VMware Cloud Community
TravisT81
Contributor
Contributor

ESXi Architecture Optimization

Hi all,

I've been running ESXi for about a year now, and I'm looking to optimize things a bit (with my whole network, not just ESXi).  I am running ESXi 4.1.0 on a home built box using a AMD Phenom II x4 945 Processor and 8GB RAM.  I am currently running 4 VMs actively (and occasionally test another here and there).

This is set up on my home network, and I use it for a mix of production (personal web services at home) and test lab (to implement and try new technology).  It services a handful of computers and two users (my wife and I).  The VMs do everything they are supposed to do, but I would like to increase performance and understand better how to optimize a virtual infrastructure.  When connecting the the VMs, they are very slow (via windows RDC) and would like to speed this up.

I have attached my current visio drawing of my network.  This is a first draft of the diagram, and I intend to improve on it as I go, but should give a pretty good idea of what I have set up.  If there is any pertinent information that I left off, please let me know so I can have a good working diagram.

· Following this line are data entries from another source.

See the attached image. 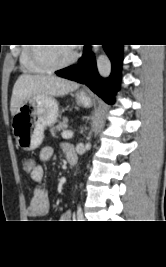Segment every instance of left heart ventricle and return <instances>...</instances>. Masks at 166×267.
Wrapping results in <instances>:
<instances>
[{
  "instance_id": "obj_1",
  "label": "left heart ventricle",
  "mask_w": 166,
  "mask_h": 267,
  "mask_svg": "<svg viewBox=\"0 0 166 267\" xmlns=\"http://www.w3.org/2000/svg\"><path fill=\"white\" fill-rule=\"evenodd\" d=\"M73 48L69 46H44L42 54L46 60L53 64L64 63L71 57Z\"/></svg>"
}]
</instances>
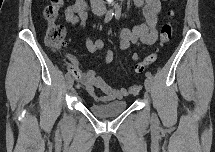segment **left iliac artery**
Listing matches in <instances>:
<instances>
[{"label": "left iliac artery", "mask_w": 215, "mask_h": 152, "mask_svg": "<svg viewBox=\"0 0 215 152\" xmlns=\"http://www.w3.org/2000/svg\"><path fill=\"white\" fill-rule=\"evenodd\" d=\"M120 16H121V9L118 8V9H116V11H115V18H116V19H119ZM146 77L149 78V79H151V80L153 79V75L151 74V72H146Z\"/></svg>", "instance_id": "1"}]
</instances>
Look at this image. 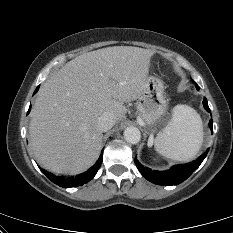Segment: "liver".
<instances>
[{
  "label": "liver",
  "instance_id": "obj_1",
  "mask_svg": "<svg viewBox=\"0 0 233 233\" xmlns=\"http://www.w3.org/2000/svg\"><path fill=\"white\" fill-rule=\"evenodd\" d=\"M154 52L114 46L82 54L54 72L40 88L31 111L29 143L36 161L57 174H79L98 159L97 122L126 114L124 102L140 97Z\"/></svg>",
  "mask_w": 233,
  "mask_h": 233
}]
</instances>
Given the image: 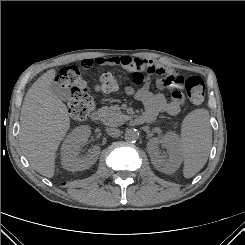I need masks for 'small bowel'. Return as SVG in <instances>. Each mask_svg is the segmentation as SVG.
<instances>
[{
  "mask_svg": "<svg viewBox=\"0 0 245 245\" xmlns=\"http://www.w3.org/2000/svg\"><path fill=\"white\" fill-rule=\"evenodd\" d=\"M93 62L101 66H121L124 69L134 73H139L143 76V80L139 88L134 89L130 85L126 86V92L132 95L135 99L142 102L145 107L144 115L151 118V121L156 118L159 113H167L175 116L180 113L185 104V96L182 92L184 80L181 76H171L165 68L151 60L133 58L130 56H111V57H96L94 61L85 59L82 61L84 68L92 66ZM157 81L158 91H150L151 75H163ZM146 77H145V76ZM171 90V99L167 100L163 90Z\"/></svg>",
  "mask_w": 245,
  "mask_h": 245,
  "instance_id": "small-bowel-1",
  "label": "small bowel"
}]
</instances>
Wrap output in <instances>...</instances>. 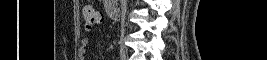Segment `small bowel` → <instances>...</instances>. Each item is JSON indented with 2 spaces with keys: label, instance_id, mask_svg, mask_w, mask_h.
<instances>
[{
  "label": "small bowel",
  "instance_id": "c3829d8e",
  "mask_svg": "<svg viewBox=\"0 0 267 60\" xmlns=\"http://www.w3.org/2000/svg\"><path fill=\"white\" fill-rule=\"evenodd\" d=\"M88 43H89L88 39H83V40H82V44H83L84 46L88 45Z\"/></svg>",
  "mask_w": 267,
  "mask_h": 60
}]
</instances>
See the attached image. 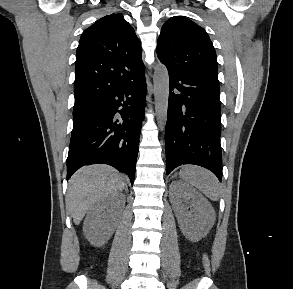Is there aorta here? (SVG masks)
<instances>
[{
	"label": "aorta",
	"instance_id": "762f6f07",
	"mask_svg": "<svg viewBox=\"0 0 293 289\" xmlns=\"http://www.w3.org/2000/svg\"><path fill=\"white\" fill-rule=\"evenodd\" d=\"M153 83L157 123L163 130L167 122L169 98V75L164 65H158L155 68Z\"/></svg>",
	"mask_w": 293,
	"mask_h": 289
}]
</instances>
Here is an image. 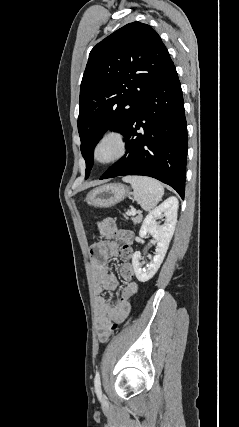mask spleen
Masks as SVG:
<instances>
[{"label":"spleen","mask_w":239,"mask_h":427,"mask_svg":"<svg viewBox=\"0 0 239 427\" xmlns=\"http://www.w3.org/2000/svg\"><path fill=\"white\" fill-rule=\"evenodd\" d=\"M123 181L131 184L134 191V199L146 211L153 209L164 195L162 184L153 178L126 176L123 178Z\"/></svg>","instance_id":"spleen-1"}]
</instances>
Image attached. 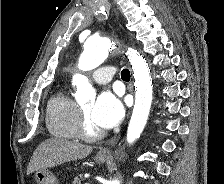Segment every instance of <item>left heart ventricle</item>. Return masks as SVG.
I'll return each instance as SVG.
<instances>
[{
    "mask_svg": "<svg viewBox=\"0 0 224 184\" xmlns=\"http://www.w3.org/2000/svg\"><path fill=\"white\" fill-rule=\"evenodd\" d=\"M82 109H83L84 113L86 114V116L88 117L90 123L92 125H94L95 127H97L90 119V112H91V109H92V105L91 104L85 105V106L82 107Z\"/></svg>",
    "mask_w": 224,
    "mask_h": 184,
    "instance_id": "left-heart-ventricle-1",
    "label": "left heart ventricle"
}]
</instances>
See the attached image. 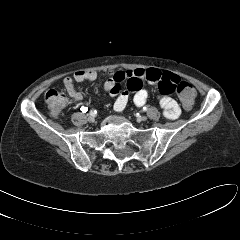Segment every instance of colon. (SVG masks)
<instances>
[{
	"label": "colon",
	"mask_w": 240,
	"mask_h": 240,
	"mask_svg": "<svg viewBox=\"0 0 240 240\" xmlns=\"http://www.w3.org/2000/svg\"><path fill=\"white\" fill-rule=\"evenodd\" d=\"M175 90L183 104L189 109L196 98V91L188 82L180 81L177 83ZM45 102L49 112L52 115H58L64 109L67 103V96L62 91L49 90L45 95Z\"/></svg>",
	"instance_id": "5ec220e1"
}]
</instances>
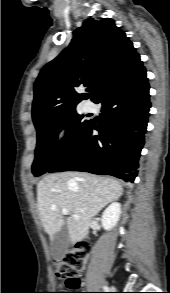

I think much of my problem may be related to my NAS, which I will be optimizing as well (and welcome any advice on that from you guys/gals).  I'm running an OpenSolaris build (EON Storage) also on home built hardware.  Currently, I have a single disk zfs dataset that I'm storing my vmdk files on, which are mapped via NFS to the VM host.  I suspect that most of my performance issues are related to this.

The network infrastructure is all Gigabit using a Cisco 3750 swtich.  See diagram for more details.

I'll be digging through the forums and any documentation I can find for best practices, but if anyone would be so kind to make suggestions, I would appreciate it!  Thanks.

**Note:  PDF Attached is my visio diagram.  There are currently two pages, so make sure to scroll to the second for VM Network configuration.

0 Kudos
19 Replies
Dave_Mishchenko
Immortal
Immortal

One question about the diagram - where is vmnic0?

What kind of NICS are you using?   I would take a look at using esxtop to see if you're experiencing storage issues.  Here are a couple of docs to get you started -

http://kb.vmware.com/kb/1008205

http://communities.vmware.com/docs/DOC-9279

How is the memory and CPU for the host?  When you're using esxtop,  take a look at the CPU counter %WAIT.  That gives an indication if the VM is waiting for host resources.  Take a look at the section in the 2nd link that addresses %WAIT - %IDLE.

0 Kudos
TravisT81
Contributor
Contributor

Dave,

Thanks for the reply.  VMNIC0 is the onboard NIC, and due to problems I had with my file server onboard NIC, I installed an Intel E1000 based NIC.

I quickly ran esxtop, which shows some high numbers for %wait (anywhere from 5800 [helper] to 99 for several services).  My vm's are showing about 400 under this column.  Memory is pretty taxed, but not completely utilized.  I added an additional 4GB stick (going from 4GB to 8GB total) which allowed me to dedicate more resources to each VM and helped ever so slightly, but not where it should be IMO.  CPU utilization is typically real low.  Right now I'm at 224MHZ and 7047MB as reported in VSphere Client.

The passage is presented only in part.